**Document section**
Good day,
I am trying to use Auto Loader (potentially extending into DLT in the future) to easily pull data coming from an external system (currently located in a single location) and organize it and load it respectively. I am struggling quite a bit at the moment and I would really appreciate some feedback. Please let me know if any of my assumptions or approach towards this is not correct.
Here is an idealized version of what we want and are intending to do:
- We are expecting data from multiple different kinds of sites/databases/tables to land in a single "dropzone" in our data lake
- As soon as data files land in the dropzone, we would like for the data to be sorted into it's respective landing location (aka: bronze or raw location) organized appropriately by the kind of data it is
- Once in the landing or bronze location, we should be able to appropriately use Auto Loader (and/or DLT) easily process our data in accordance to the "Medallion Architecture" model
The struggle we have currently is that once the data lands in the "dropzone", I can't see an effective/lean way to programmatically/automatically move the data from the dropzone to it's intended location. I've tried looking into data moving methods, but I am not able to find anything that is as straightforward as I thought this should be.

**Goal**
Copy out the forum post about moving dropzone files with Auto Loader in full, word for word.

**Material**
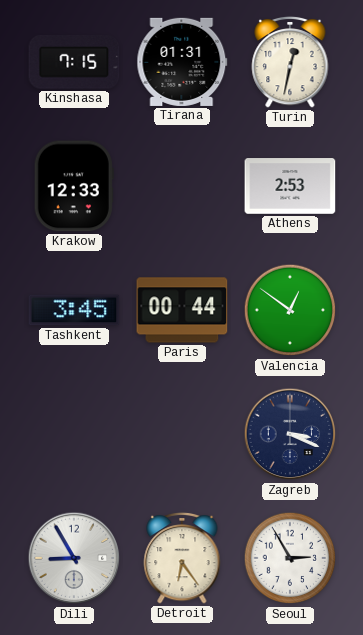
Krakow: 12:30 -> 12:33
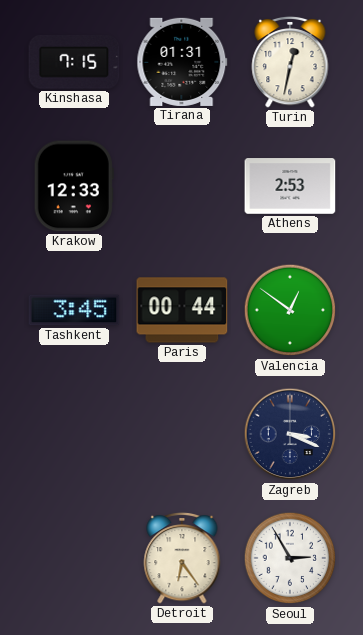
Dili: 8:55 -> none
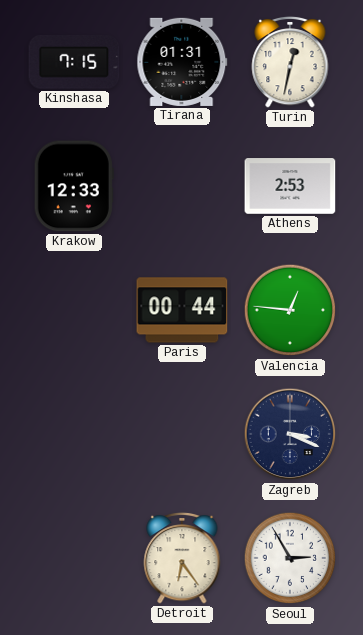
Tashkent: 3:45 -> none
Valencia: 12:51 -> 12:46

**Full response**
Good day,
I am trying to use Auto Loader (potentially extending into DLT in the future) to easily pull data coming from an external system (currently located in a single location) and organize it and load it respectively. I am struggling quite a bit at the moment and I would really appreciate some feedback. Please let me know if any of my assumptions or approach towards this is not correct.
Here is an idealized version of what we want and are intending to do:
- We are expecting data from multiple different kinds of sites/databases/tables to land in a single "dropzone" in our data lake
- As soon as data files land in the dropzone, we would like for the data to be sorted into it's respective landing location (aka: bronze or raw location) organized appropriately by the kind of data it is
- Once in the landing or bronze location, we should be able to appropriately use Auto Loader (and/or DLT) easily process our data in accordance to the "Medallion Architecture" model
The struggle we have currently is that once the data lands in the "dropzone", I can't see an effective/lean way to programmatically/automatically move the data from the dropzone to it's intended location. I've tried looking into data moving methods, but I am not able to find anything that is as straightforward as I thought this should be.